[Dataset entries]
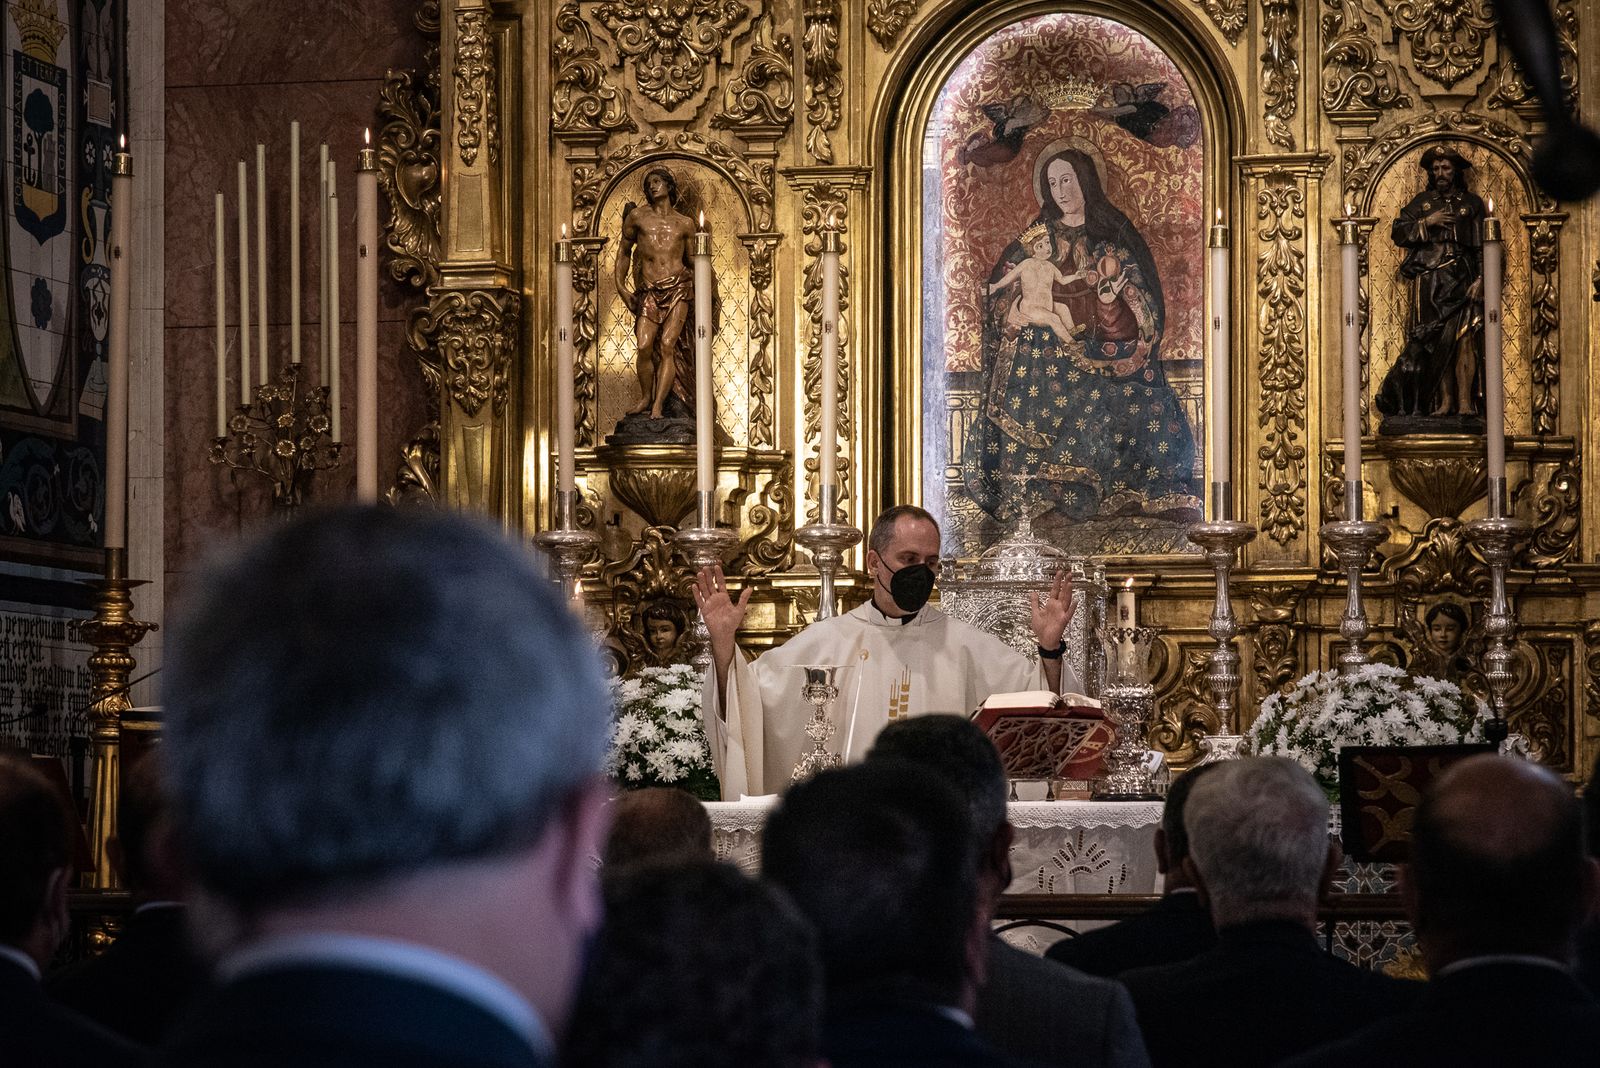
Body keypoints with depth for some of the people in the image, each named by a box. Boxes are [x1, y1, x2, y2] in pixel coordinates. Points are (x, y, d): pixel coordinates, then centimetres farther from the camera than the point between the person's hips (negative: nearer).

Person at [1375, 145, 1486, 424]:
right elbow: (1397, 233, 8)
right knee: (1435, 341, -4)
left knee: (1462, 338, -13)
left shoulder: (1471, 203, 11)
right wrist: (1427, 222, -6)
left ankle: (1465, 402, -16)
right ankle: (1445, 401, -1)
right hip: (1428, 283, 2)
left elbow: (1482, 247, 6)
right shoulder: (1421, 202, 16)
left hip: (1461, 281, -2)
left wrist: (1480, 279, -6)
--
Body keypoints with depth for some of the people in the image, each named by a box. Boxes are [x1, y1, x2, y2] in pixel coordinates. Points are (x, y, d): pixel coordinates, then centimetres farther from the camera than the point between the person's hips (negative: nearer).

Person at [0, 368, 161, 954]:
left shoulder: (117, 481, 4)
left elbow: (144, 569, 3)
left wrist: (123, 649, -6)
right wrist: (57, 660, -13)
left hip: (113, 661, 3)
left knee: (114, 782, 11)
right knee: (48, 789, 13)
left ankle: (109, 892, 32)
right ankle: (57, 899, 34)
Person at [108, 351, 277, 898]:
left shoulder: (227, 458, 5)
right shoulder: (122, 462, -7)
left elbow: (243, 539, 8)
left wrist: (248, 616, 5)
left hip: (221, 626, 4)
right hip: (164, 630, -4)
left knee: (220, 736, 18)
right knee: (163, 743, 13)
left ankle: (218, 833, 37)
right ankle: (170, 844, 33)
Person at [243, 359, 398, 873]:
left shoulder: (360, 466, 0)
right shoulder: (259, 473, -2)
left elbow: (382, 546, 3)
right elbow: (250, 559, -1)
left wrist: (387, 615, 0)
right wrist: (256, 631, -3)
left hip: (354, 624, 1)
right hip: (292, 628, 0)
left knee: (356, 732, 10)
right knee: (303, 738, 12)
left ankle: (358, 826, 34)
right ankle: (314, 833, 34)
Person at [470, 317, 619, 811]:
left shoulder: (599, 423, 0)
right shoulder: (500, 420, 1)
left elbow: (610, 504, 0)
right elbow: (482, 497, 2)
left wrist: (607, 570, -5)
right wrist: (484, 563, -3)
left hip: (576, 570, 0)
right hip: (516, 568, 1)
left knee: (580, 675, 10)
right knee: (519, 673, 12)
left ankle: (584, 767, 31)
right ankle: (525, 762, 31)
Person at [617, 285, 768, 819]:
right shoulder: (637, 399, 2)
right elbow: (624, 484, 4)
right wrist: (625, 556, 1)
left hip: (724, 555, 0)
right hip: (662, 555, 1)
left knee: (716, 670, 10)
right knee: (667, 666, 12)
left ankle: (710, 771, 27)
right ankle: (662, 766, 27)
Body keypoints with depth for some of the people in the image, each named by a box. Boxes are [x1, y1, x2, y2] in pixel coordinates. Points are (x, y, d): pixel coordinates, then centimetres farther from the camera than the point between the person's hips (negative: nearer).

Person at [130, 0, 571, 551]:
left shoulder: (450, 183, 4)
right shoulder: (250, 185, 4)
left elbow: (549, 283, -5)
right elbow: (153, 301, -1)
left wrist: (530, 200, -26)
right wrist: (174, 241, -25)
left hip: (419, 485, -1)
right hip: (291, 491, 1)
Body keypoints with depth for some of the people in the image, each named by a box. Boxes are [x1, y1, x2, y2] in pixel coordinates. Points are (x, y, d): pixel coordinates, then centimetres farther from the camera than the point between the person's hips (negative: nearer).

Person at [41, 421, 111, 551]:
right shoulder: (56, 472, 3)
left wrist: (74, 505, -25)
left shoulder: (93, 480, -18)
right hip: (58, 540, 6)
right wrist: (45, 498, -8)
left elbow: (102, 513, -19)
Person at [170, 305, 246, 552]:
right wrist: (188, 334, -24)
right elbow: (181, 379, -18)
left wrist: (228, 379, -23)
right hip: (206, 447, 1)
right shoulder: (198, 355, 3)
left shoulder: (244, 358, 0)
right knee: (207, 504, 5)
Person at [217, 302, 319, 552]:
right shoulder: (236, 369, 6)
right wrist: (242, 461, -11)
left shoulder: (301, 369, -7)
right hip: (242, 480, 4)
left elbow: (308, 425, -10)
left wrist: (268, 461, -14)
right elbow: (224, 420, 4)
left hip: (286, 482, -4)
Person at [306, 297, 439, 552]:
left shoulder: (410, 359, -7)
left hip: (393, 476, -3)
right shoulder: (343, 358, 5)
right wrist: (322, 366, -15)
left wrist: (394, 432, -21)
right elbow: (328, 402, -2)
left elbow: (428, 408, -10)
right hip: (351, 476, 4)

Work request | Set down only the lines above that fall between the line holding "left wrist: (228, 379, -23)" and the line holding "right hip: (351, 476, 4)", inclusive, keeping each exact.

Result below |
left wrist: (228, 379, -23)
right hip: (206, 447, 1)
right shoulder: (198, 355, 3)
left shoulder: (244, 358, 0)
right knee: (207, 504, 5)
Person at [217, 302, 319, 552]:
right shoulder: (236, 369, 6)
right wrist: (242, 461, -11)
left shoulder: (301, 369, -7)
right hip: (242, 480, 4)
left elbow: (308, 425, -10)
left wrist: (268, 461, -14)
right elbow: (224, 420, 4)
left hip: (286, 482, -4)
Person at [306, 297, 439, 552]:
left shoulder: (410, 359, -7)
left hip: (393, 476, -3)
right shoulder: (343, 358, 5)
right wrist: (322, 366, -15)
left wrist: (394, 432, -21)
right elbow: (328, 402, -2)
left elbow: (428, 408, -10)
right hip: (351, 476, 4)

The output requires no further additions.